据敬修《文忠公行实》,居正元配顾氏,继配王氏。他第一次结婚在那一年,不可考。从诗集编次看,大致嘉靖三十二年,顾氏已经死去一年了。诗题:“余有内人之丧一年矣,偶读韦苏州伤内诗,怆然有感。”这首诗很流露了居正夫妇间的爱恋:“蹇薄遘运屯,中路弃所欢,嬿婉一何促,饮此长恨端”四句,指明他们相处的时期,并不太长,然而已经永别了。“离魂寄空馆,遗婴未能言”,正写出寄榇北京的情形,遗婴是否就是敬修,也不可知。(王世贞《首辅传》卷七言居正以妻丧请急归,与居正言不合。)
顾氏死后,不久居正又结婚了,这是王氏。正和一切再娶底情形一样,人生底缺憾是无法弥补的。居正诗集中《朱鸟吟》底最后两句:“仙游诚足娱,故雌安可忘”,是一个证明。
归去罢,归去罢!平生的抱负无法实现,当朝的权奸无法扫除;同年的杨继盛已经下狱,自己底前途毫无保障;少年的伴侣,已被死亡夺去;感情底创痕,又无从弥补。嘉靖三十三年的居正,只是一个三十岁的青年,然而已经认识了人生底痛苦,纵使没有什么大不了的疾病,他已经感觉到衰病缠绵。(诗集《送黎忠池》—首之二:“余有归与兴,抱病淹朝秩”可证。)终于在这一年,他告了病假,仍回江陵。临行的时候,他对徐阶留下一千几百字的一封长信。他说:
相公雅量古心,自在词林即负重望,三十余年;及登揆席,益允物情,内无琐琐姻娅之私,门无交关请谒之衅,此天下士倾心而延仕也。然自爰立以来,今且二稔,中间渊谋默运,固非博识可窥,然纲纪风俗,宏谟巨典,犹未使天下改观而易听者,相公岂欲委顺以俟时乎?语日:“日中必熭,操刀必割”,窃见向者张文隐公刚直之气,毅然以天下为己任,然不逾年遽以病殁。
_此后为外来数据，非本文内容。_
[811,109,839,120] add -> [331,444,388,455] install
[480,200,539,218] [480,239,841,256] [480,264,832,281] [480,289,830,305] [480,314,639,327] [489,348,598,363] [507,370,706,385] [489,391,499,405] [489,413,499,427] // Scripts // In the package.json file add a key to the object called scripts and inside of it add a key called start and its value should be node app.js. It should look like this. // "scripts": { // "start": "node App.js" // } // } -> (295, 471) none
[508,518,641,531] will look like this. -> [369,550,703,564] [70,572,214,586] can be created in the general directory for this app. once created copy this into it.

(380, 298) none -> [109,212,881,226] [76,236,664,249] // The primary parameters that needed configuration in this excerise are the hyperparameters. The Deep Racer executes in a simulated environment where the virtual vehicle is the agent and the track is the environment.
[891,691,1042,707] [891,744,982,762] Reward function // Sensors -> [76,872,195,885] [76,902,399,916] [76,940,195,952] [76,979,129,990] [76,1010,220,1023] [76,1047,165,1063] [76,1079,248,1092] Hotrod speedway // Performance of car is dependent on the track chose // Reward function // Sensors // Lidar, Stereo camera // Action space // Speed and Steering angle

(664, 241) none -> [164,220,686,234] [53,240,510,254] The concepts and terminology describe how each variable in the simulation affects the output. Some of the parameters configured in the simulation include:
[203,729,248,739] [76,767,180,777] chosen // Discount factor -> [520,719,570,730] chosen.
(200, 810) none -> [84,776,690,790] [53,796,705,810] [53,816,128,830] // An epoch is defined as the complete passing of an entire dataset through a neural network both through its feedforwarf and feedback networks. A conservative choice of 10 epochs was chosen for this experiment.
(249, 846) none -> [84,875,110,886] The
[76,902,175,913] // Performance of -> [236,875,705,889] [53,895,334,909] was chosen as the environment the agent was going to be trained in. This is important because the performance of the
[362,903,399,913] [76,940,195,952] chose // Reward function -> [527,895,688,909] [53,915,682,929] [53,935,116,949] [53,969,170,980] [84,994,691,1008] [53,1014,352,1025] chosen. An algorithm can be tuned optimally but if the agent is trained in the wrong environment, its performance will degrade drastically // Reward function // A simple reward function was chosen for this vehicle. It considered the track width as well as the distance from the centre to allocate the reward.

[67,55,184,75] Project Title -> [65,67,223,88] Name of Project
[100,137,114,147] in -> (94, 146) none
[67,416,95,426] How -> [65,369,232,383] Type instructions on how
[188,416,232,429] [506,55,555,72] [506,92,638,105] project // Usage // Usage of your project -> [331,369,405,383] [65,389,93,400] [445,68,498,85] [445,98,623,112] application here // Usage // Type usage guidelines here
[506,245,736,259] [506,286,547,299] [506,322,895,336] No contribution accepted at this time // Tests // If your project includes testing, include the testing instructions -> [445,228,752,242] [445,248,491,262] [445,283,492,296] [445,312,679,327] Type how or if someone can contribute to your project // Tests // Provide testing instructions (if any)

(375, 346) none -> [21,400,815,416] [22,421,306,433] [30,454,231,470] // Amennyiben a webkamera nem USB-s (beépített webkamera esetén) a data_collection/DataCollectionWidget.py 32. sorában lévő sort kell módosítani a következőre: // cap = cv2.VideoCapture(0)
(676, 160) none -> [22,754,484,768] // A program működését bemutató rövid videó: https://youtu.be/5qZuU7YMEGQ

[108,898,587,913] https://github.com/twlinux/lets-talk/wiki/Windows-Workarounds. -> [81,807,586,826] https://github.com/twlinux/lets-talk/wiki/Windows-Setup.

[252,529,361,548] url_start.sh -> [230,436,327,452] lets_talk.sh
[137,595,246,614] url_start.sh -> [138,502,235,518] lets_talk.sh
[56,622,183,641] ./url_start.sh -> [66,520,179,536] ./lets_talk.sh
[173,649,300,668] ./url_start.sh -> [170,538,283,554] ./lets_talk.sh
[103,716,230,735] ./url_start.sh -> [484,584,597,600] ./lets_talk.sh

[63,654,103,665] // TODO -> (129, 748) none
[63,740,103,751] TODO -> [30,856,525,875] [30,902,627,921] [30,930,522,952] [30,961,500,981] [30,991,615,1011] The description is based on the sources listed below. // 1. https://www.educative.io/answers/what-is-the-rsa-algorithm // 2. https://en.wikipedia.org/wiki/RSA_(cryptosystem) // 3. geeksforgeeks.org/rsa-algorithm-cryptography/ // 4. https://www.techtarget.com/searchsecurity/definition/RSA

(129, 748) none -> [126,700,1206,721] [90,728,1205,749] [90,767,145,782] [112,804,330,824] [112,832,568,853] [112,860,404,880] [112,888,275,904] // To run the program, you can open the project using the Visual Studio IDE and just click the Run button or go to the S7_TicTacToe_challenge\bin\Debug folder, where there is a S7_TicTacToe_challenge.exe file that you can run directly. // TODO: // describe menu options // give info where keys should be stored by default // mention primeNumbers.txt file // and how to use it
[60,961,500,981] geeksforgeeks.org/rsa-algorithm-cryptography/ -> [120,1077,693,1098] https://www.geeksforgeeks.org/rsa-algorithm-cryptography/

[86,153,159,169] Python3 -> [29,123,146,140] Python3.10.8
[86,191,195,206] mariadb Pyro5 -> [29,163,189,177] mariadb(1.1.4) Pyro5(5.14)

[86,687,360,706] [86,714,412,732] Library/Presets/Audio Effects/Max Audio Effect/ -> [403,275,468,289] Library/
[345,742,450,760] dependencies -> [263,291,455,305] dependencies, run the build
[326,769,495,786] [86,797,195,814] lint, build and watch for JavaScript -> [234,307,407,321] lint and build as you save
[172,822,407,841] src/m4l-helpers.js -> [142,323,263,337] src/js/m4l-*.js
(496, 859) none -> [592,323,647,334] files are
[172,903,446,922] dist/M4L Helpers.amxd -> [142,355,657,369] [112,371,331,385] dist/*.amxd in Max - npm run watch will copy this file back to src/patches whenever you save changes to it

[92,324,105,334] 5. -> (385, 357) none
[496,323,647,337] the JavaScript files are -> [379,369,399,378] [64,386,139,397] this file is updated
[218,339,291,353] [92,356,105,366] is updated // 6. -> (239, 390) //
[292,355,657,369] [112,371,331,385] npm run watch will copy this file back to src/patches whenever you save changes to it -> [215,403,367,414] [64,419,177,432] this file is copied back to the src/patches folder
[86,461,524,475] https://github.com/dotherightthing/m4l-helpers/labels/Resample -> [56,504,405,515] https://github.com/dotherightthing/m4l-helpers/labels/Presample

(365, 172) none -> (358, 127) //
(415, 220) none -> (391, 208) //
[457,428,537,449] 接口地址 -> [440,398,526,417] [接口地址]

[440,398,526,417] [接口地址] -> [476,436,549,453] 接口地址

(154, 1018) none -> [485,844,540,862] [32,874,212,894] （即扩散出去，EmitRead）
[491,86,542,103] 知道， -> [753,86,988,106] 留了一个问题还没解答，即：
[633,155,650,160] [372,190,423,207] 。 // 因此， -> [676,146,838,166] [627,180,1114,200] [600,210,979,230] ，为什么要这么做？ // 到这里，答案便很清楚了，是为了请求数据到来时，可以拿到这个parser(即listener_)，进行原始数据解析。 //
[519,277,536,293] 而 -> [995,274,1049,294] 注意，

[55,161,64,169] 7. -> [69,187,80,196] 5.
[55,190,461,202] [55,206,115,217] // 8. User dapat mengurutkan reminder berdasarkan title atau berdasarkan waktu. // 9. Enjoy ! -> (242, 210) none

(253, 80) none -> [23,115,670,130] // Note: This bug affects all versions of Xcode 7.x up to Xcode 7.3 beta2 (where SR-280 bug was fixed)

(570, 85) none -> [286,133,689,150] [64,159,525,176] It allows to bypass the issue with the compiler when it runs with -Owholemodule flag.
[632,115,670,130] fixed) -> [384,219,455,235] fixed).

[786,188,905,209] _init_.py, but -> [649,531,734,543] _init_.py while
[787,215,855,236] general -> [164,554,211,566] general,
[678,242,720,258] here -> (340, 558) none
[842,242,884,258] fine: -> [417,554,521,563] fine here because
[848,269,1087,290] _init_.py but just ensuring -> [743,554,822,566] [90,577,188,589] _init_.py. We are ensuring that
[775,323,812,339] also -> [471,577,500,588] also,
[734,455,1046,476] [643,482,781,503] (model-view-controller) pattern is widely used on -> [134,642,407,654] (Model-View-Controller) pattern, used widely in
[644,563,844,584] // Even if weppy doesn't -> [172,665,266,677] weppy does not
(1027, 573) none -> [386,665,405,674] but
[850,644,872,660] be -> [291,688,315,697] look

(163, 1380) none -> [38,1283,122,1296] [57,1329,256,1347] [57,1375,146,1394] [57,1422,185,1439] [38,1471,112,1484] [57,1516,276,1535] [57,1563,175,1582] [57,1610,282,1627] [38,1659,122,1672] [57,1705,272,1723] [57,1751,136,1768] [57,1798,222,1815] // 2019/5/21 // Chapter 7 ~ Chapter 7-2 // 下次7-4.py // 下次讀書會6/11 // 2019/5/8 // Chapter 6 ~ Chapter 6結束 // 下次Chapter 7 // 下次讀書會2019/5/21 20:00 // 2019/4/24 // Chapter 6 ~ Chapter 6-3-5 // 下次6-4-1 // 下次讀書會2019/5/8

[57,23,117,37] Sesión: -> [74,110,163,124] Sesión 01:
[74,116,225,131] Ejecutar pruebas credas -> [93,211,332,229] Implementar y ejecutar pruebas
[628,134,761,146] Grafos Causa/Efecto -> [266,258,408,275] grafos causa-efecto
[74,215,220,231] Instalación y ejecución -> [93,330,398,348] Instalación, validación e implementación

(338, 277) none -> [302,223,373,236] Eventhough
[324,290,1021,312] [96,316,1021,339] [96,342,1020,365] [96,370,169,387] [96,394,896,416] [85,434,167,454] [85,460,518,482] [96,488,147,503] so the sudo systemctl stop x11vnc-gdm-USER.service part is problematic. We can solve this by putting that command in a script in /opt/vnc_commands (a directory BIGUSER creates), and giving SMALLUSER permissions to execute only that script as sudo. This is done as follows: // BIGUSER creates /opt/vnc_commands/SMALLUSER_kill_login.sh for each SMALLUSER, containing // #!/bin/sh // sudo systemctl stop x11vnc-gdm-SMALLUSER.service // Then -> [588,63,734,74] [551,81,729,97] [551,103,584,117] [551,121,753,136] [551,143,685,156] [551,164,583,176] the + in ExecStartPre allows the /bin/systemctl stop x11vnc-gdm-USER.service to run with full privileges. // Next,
近欧阳公人伦冠冕,向用方殷,亦奄然长逝。二公者皆自以神智妙用,和光遵养,然二三年间,相继雕谢。何则?方圆之施异用,愠结之怀难堪也。相公于两贤,意气久要,何图一旦奄丧,谁当与相公共功名者?况今荣进之路,险于榛棘,恶直丑正,实繁有徒。相公内抱不群,外欲浑迹.将以俟时,不亦难乎?盍若披腹心,见情素,伸独断之明计,捐流俗之顾虑,慨然一决其平生。若天启其衷,忠能悟主,即竹帛之名可期也。吾道竟阻,休泰无期,即抗浮云之志,遗世独往,亦一快也。孰与郁郁顑颔而窃叹也?夫宰相者,天子所重也,身不重则言不行,近年以来,主臣之情日隔,朝廷大政,有古匹夫可高论于天子之前者,而今之宰相,不敢出一言。何则?顾忌之情胜也。然其失在豢縻人主之爵禄,不求以道自重,而求言之动人主,必不可几矣。愿相公高视元览,抗志尘埃之外,其于爵禄也,量而后受,宠至不惊,皎然不利之心,上信乎主,下孚于众,则身重于泰山,言信于其蓍龟,进则为龙为光,退则为鸿为冥,岂不绰有余裕哉!(书牍十五《谢病别徐存斋相公》)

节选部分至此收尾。